— Exercises —
**A.** According to the passage about Barber, who sat on the committee of inquiry that the CAUT appointed?
**B.** Please quote everything in the passage about Barber from "In 1958-59 Barber" down to "and make recommendations.".
**C.** Extend the passage about Barber, starting after its final sentence.

— Source passage —
- - -

After the Winnipeg flood of 1950, he was economic adviser and director of research for the Manitoba Royal Commission Flood Cost-Benefit from 1957 to 1959. The commission recommended the construction of the Red River Floodway. In 1987, he was made an Officer of the Order of Canada. In 2001, he was awarded the Order of Manitoba.

In 1958-59 Barber served as the President of the Canadian Association of University Teachers (CAUT). During his tenure the CAUT dealt with a major controversy that arose as a consequence of the dismissal of Harry Crowe by United College (now the University of Winnipeg). The CAUT appointed a committee of inquiry consisting of Bora Laskin of the University of Toronto and V.C. Fowke of the University of Saskatchewan to investigate the circumstances of Crowe's dismissal and make recommendations.

- - -

— Extracted material —
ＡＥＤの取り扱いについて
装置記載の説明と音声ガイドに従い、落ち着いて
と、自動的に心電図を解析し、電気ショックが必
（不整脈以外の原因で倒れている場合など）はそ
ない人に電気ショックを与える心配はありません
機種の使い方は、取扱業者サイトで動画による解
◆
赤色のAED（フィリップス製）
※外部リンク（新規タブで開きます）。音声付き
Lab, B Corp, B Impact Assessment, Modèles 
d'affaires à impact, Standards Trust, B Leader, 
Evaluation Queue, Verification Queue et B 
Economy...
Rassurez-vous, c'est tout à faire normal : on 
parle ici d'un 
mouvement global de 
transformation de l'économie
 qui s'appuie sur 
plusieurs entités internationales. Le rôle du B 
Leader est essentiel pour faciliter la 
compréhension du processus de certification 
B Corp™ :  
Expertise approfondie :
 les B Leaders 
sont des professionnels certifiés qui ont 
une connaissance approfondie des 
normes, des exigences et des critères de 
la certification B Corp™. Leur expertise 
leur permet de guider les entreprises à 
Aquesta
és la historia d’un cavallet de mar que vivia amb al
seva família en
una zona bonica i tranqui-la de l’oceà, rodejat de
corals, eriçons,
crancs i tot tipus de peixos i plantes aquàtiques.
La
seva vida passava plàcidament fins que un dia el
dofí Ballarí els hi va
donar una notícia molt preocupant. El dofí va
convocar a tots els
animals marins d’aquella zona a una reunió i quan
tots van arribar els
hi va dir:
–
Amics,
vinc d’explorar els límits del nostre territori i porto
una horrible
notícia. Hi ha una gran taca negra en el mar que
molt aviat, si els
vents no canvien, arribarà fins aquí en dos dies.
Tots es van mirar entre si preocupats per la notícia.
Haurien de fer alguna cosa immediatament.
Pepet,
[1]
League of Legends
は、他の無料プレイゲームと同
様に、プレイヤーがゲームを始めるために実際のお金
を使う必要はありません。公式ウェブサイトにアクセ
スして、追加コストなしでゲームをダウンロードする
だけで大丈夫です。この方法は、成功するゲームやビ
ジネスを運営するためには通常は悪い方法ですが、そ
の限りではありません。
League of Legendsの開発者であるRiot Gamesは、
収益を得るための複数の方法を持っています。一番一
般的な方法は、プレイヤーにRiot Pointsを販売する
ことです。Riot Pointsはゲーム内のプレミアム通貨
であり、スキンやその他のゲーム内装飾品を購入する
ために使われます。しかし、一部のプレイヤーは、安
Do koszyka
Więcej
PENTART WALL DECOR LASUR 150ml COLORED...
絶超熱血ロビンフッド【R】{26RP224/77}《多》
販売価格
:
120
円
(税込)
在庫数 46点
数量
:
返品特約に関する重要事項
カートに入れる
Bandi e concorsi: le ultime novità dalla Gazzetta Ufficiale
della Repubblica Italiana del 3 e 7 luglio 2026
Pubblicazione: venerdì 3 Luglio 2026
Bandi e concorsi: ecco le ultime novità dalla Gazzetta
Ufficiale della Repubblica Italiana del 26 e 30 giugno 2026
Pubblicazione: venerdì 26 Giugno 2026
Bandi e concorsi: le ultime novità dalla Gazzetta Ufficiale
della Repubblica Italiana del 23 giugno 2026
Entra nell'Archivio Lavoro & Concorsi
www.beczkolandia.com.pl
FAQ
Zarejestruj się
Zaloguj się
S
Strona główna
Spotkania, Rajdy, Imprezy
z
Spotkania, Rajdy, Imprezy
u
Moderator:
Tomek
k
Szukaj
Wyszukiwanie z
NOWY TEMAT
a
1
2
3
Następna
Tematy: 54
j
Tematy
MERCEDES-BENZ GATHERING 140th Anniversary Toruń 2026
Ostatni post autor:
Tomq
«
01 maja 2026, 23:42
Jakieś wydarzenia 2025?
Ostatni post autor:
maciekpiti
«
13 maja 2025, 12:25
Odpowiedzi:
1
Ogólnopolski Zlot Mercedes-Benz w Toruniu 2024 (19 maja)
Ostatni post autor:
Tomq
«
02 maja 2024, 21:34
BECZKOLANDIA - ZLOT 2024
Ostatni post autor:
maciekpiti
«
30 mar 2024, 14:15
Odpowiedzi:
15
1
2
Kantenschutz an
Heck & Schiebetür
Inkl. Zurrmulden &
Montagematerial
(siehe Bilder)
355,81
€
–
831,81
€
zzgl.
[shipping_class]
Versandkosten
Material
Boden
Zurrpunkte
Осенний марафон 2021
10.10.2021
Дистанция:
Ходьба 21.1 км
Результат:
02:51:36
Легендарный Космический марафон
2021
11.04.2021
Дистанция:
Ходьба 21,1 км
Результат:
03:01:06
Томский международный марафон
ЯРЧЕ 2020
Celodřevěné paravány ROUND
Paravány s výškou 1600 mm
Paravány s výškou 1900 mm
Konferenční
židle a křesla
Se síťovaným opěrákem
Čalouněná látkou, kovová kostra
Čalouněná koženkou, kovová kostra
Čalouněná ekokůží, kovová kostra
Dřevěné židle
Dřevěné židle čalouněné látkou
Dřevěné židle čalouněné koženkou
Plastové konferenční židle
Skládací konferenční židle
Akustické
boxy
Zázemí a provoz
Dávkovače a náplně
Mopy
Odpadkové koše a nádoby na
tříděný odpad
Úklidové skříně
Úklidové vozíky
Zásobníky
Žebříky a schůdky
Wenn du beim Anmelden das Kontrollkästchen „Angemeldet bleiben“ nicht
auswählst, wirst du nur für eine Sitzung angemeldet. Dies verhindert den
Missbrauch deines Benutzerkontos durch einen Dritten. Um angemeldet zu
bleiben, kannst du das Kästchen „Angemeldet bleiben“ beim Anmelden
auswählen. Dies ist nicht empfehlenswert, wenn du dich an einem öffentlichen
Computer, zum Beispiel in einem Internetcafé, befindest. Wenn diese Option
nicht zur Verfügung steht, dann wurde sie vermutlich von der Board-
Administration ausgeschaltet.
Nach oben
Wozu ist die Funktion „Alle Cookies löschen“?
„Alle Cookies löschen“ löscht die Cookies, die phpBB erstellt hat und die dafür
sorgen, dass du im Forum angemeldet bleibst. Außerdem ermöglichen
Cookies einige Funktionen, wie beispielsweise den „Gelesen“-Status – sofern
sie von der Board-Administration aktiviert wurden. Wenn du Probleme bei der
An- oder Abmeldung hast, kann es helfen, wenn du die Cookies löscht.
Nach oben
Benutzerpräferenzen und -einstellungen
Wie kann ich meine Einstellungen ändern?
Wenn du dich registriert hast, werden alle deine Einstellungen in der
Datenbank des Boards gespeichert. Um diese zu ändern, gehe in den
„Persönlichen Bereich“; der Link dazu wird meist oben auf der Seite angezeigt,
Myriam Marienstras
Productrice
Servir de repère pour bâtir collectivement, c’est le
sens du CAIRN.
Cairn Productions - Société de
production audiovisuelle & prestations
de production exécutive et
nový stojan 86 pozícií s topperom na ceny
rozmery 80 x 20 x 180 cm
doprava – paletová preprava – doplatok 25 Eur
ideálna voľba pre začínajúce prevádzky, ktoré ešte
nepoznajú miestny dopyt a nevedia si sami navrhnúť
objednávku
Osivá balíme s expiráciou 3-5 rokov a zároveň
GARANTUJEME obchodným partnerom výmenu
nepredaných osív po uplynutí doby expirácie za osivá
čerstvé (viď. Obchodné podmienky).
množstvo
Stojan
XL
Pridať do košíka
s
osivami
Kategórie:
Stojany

- - -

— Results by task —
**A.** Bora Laskin of the University of Toronto and V.C. Fowke of the University of Saskatchewan.

**B.**
In 1958-59 Barber served as the President of the Canadian Association of University Teachers (CAUT). During his tenure the CAUT dealt with a major controversy that arose as a consequence of the dismissal of Harry Crowe by United College (now the University of Winnipeg). The CAUT appointed a committee of inquiry consisting of Bora Laskin of the University of Toronto and V.C. Fowke of the University of Saskatchewan to investigate the circumstances of Crowe's dismissal and make recommendations.

**C.**
Barber was appointed in May 1966 as sole commissioner on the Royal Commission on Farm Machinery. His report was delivered in May 1971.

During the year 1972-73 Barber was President of the Canadian Economics Association.

In 1947, he married Barbara Anne Patchet. They had four children: Paul, Stephen, David, and Alan.

From 1982 to 1985 Clarence served on the Royal Commission on Economic Union and Development Prospects For Canada, more commonly known as the Macdonald Commission. It was on this commission where he argued for free trade with the United States.